The Company does not conduct hydraulic fracturing and is not responsible for our customer's hydraulic fracturing, as such we consider our risks related to hydraulic fracturing liability to be immaterial. We carry Contractors Pollution Liability insurance with a policy limit of $10 million and a deductible of $50 thousand for each loss for our US and Canadian locations and General Liability insurance with a policy limit of EUR 2.5 million and a deductible of EUR 100 thousand for all other locations. Management believes that these amounts are appropriate for the activities we conduct in and around the well site. Insurance providers are selected and updates to policy limits and deductible features are made during the year as risks and costs are re-evaluated based upon risk exposure levels and market cost conditions.

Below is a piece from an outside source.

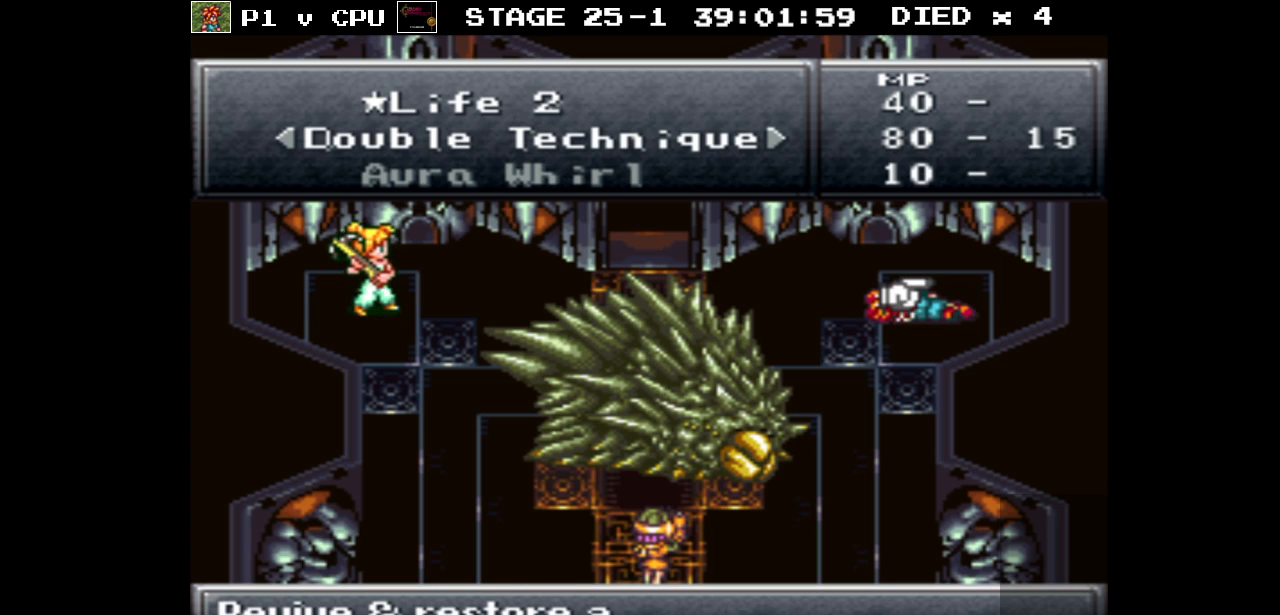
{"buttons": [], "events": [[317, "A", "down"], [417, "A", "up"]]}
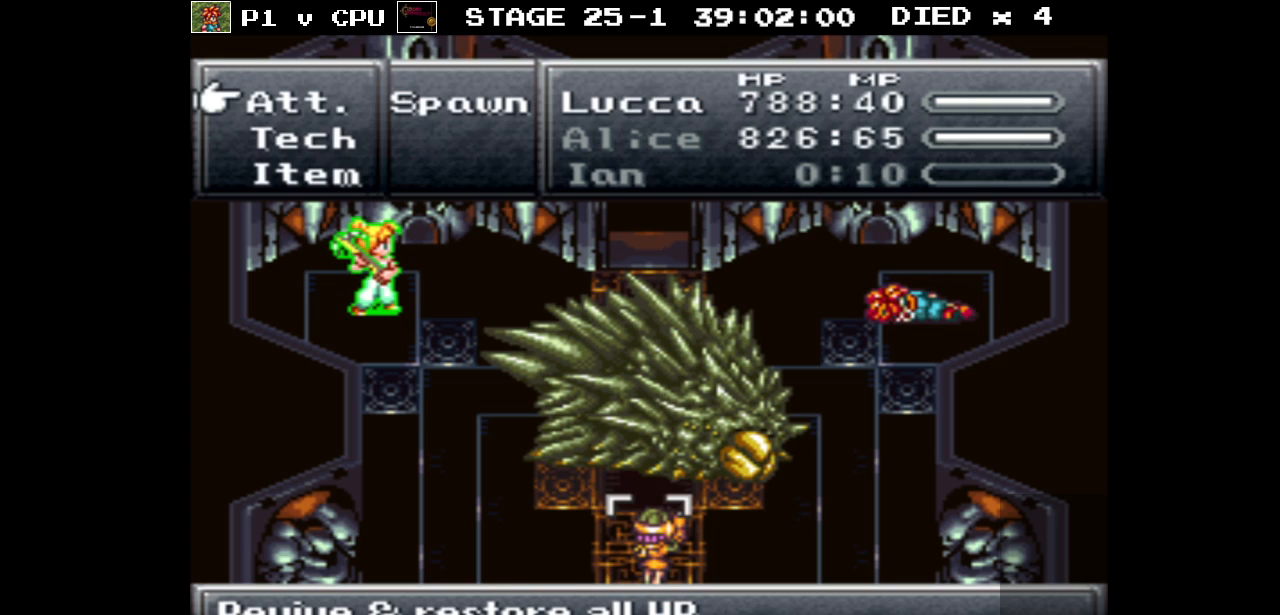
{"buttons": [], "events": []}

In general, our service arrangements require us to indemnify third parties to the extent of our own actions, but they do not indemnify third parties for products or services utilized below the rotary table of a drilling rig. We have product liability coverage under our general liability policy but our risk is limited as we do not control or advise on the use of our products or services once they are released into the control of the drilling contractor.


6.
In this regard, discuss what remediation plans or procedures are in place to deal with the environmental impact that would occur in the event of a spill or leak from the hydraulic fracturing operations in which you or your customers are involved.

Core Laboratories has an Emergency Procedures section in our Operating and Emergency Procedures Manual. That section addresses the company policy and puts into place certain procedures to follow in the event of a potential release or actual release into the environment. Core Laboratories conducts training on these policies and procedures for those employees in the Production Enhancement segment who will be involved in such work.

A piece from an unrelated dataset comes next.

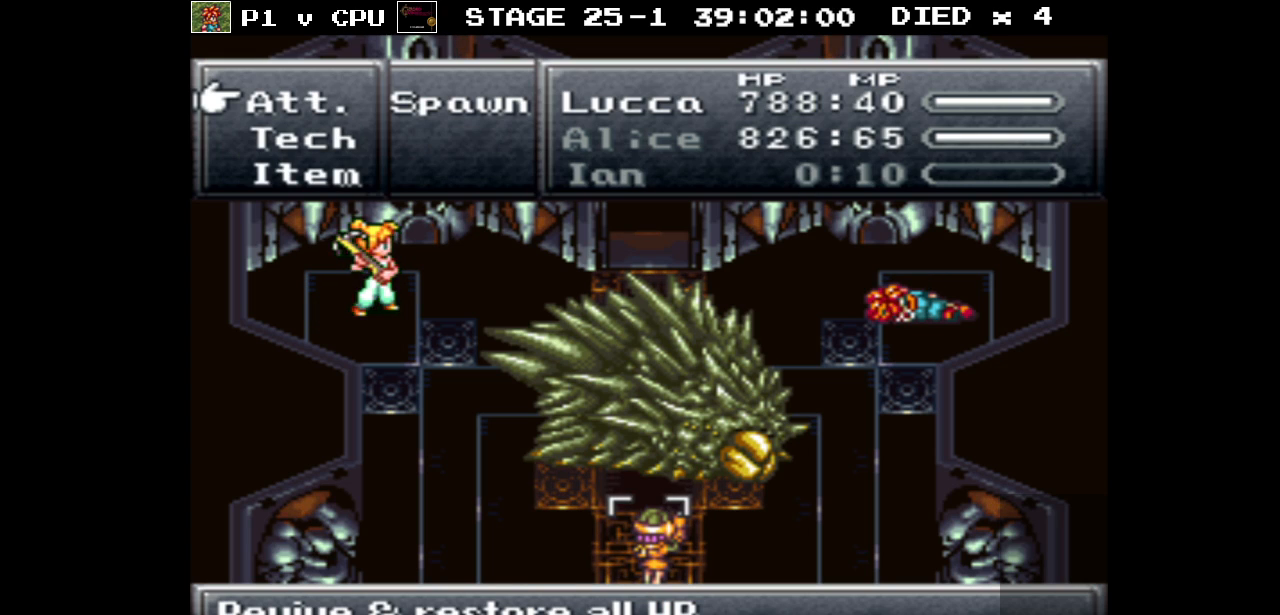
{"buttons": [], "events": [[300, "DPAD_DOWN", "down"], [433, "DPAD_DOWN", "up"]]}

The Company is not a hydraulic fracturing company and does not conduct those operations so our risk is limited. We do not control or advise on the use of our products or services once they are released into the control of the drilling contractor and view our risk with regard to hydraulic fracturing activities as immaterial. We carry Contractors Pollution Liability insurance and General Liability insurance for activities we conduct in and around the well site as indicated in our response to Question No. 5.

Management's Discussion and Analysis of Financial Condition and Results of Operation, page 15

Results of Operations, page 20

7.
In this section, you sometimes refer to two or more primary drivers that contributed to a material change. For example, you state that the increase in product sales revenue from 2009 to 2010 “was driven by (1) the acceptance and demand of [your] specialized completion products introduced over the last three years, (2) an increased market share in North American natural gas and oil shale reservoirs and (3) an increased market penetration in the Middle East and Asia-Pacific perforating markets.” Please quantify the amount of the change that was contributed by each of the primary drivers. See Section III.D of SEC Release 33-6835 (May 19, 1989).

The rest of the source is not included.